Tasks to complete:
[A] List every word or phrase that the post about Ruger Mark pistols sets inside quotation marks, in the order they appear.
[B] Write the next few sentences of the post about Ruger Mark pistols, picking up after its final sentence.

Document:
------------------------------------

The keeper on my new VQ spring kit already has a small notch in it where the firing pin rides under it.
I doubt VQ went to the extra trouble unless they thought it was needed.
I've been working on, and with, these Ruger Mark pistols for 45+ years, all of the variations involved and with all of the myriad of problems that can be involved with these guns.
The two pitiful detractors that seem to follow my posts around like a couple of mutt puppies, just seem to be remiss concerning how to analyze any of the real world issues that can befall these pistols. My preference is to fix the problem involved, not to re-invent the wheel through some "goofy" part adaptation that the common, ordinary owner can not do himself.

Not too long ago I received a PM from "Test Engineer" himself, almost in tears because he couldn't figure out how to get a set of bearings pressed into a Ruger Mark III hammer. He gave me such a sad story about how he couldn't trust anyone locally to do the job, and he didn't possess the skills of knowledge of where to even start and if I would PLEASE, PLEASE help him out and get it done properly. Reluctantly, I accepted to do what his "whining and wailing" request involved. The outcome turned out perfectly and I didn't need to use the set of extra bearings he also sent along. Personally, I thought it was indeed a "GOOFY" idea that has absolutely no cure, and it's not a job 99.9% of the folks involved with RFC would most likely want, or be able to do. My opinion and I'm sure that of others.

------------------------------------

Extracted entries:
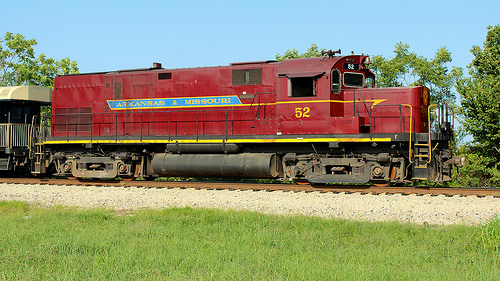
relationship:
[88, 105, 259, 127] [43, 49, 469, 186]
pain on train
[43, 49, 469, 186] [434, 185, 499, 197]
red train on tracks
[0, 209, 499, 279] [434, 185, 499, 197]
green grass next to tracks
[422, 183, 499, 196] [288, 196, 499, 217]
tracks are built on dirt and gravel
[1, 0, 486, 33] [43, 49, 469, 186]
blue sky above train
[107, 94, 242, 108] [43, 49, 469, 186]
business name on train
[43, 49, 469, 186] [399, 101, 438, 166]
train has yellow handrails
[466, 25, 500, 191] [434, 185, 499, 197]
green trees along tracks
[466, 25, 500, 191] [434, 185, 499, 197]
green trees bordering tracks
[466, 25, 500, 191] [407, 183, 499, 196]
green trees lining train tracks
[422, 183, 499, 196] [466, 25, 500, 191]
tracks are bordered by green trees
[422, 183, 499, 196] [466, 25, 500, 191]
tracks are lined by green trees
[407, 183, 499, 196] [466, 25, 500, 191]
train tracks are bordered by green trees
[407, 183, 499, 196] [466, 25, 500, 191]
train tracks are lined by green trees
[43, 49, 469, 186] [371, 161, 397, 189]
train has steel wheels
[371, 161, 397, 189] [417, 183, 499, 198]
train wheels are on track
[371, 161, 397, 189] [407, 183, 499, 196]
train wheels are on steel tracks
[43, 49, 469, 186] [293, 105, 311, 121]
train has an id number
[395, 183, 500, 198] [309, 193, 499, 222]
track built up with gravel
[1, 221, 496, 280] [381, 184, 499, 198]
grass field next to tracks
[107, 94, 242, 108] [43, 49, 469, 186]
name logo on train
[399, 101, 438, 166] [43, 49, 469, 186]
yellow handrails on train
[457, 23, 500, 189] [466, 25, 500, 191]
trees have green leaves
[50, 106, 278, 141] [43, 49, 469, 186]
safety rail on train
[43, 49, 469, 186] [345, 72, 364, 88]
train has a front windshield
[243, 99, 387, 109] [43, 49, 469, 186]
pin stripe on train engine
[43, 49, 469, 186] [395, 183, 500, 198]
train on steel tracks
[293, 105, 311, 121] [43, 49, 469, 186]
id number on train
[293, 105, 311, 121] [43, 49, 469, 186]
id number of train engine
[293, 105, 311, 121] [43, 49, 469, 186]
id number on train engine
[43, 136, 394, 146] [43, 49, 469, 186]
pin stripe on train engine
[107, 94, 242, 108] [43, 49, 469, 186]
name brand on train engine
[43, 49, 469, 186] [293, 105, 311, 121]
train engine has an id number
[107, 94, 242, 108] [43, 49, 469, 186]
name brand written on train engine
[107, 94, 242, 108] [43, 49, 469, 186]
brand name written on train engine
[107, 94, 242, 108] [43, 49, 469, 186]
company name written on train engine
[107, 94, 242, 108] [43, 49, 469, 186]
train route written on train engine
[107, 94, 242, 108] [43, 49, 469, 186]
company brand displayed on train engine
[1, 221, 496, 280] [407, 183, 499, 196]
green field next to train tracks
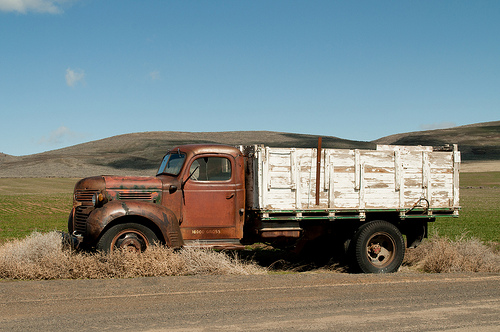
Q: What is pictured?
A: A truck.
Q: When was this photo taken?
A: Daytime.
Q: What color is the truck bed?
A: White.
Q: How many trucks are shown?
A: 1.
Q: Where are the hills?
A: Behind the truck.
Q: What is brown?
A: The truck.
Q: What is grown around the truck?
A: Dead grass.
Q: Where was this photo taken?
A: Along the side of a country road.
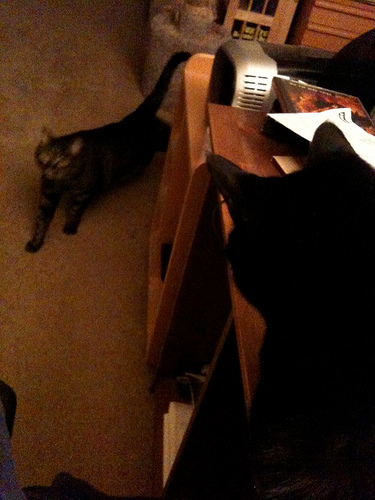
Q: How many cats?
A: 2.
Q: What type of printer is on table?
A: Ink jet.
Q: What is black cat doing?
A: Looking downward.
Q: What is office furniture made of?
A: Wood.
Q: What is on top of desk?
A: Dvd.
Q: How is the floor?
A: Carpeted.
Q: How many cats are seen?
A: Two.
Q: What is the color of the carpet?
A: Brown.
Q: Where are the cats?
A: One on the desk and the other on the carpet.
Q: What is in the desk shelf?
A: Some document papers.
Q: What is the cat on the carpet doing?
A: Stretching.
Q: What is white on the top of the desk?
A: A letter.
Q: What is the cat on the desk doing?
A: Looking at the cat on the carpet.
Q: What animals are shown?
A: Cats.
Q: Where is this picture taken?
A: A living room.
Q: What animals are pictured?
A: Cats.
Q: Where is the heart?
A: Behind cat.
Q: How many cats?
A: Two.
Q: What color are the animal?
A: Black.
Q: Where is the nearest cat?
A: On counter.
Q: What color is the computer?
A: Silver.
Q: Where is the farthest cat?
A: On carpet.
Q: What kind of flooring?
A: Carpet.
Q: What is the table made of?
A: Wood.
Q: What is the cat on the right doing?
A: Looking at the cat on the floor.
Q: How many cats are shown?
A: Two.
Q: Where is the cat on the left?
A: On the floor.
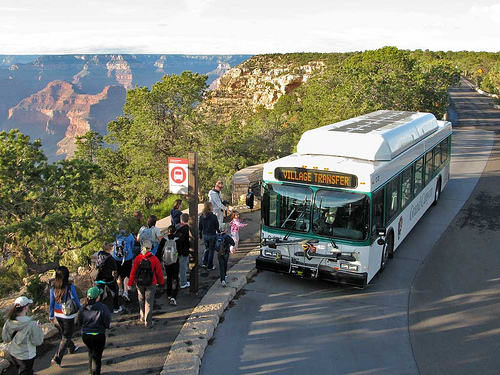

------------------------------------

Responses in order:
[A] "goofy", "Test Engineer", "whining and wailing", "GOOFY"

[B]
The cost involved? The cost of 3 brand new hammers! I have seen another post from the above member with a very blurry picture attempting to get a straightened out paper-clip under the firing pin as installed in a Ruger Mark pistol bolt. IMPOSSIBLE to do, if anyone would actually try it. "boormer47" has encountered something that's been going on since 1949. Firing pins have been rubbing on the underside of that brace/rod support ever since, and in some cases it does slow the firing pin down quite a bit.
Any self described, actual gunsmith (really a parts changer rather than fixer) who deals with these pistols on a regular basis would know these things, rather than speculate on what may have been done. Ever wonder WHY? we never read about any true, actual fixes involving Ruger Mark pistols that come off KT's keyboard? Never seen a worthwhile contribution yet, only bickering and attempts at disruption. Let's all hope this is NOT the direction RFC wants to travel, or continue to go for.

Last edited by SGW Gunsmith; 01-14-2017 at 10:51 AM.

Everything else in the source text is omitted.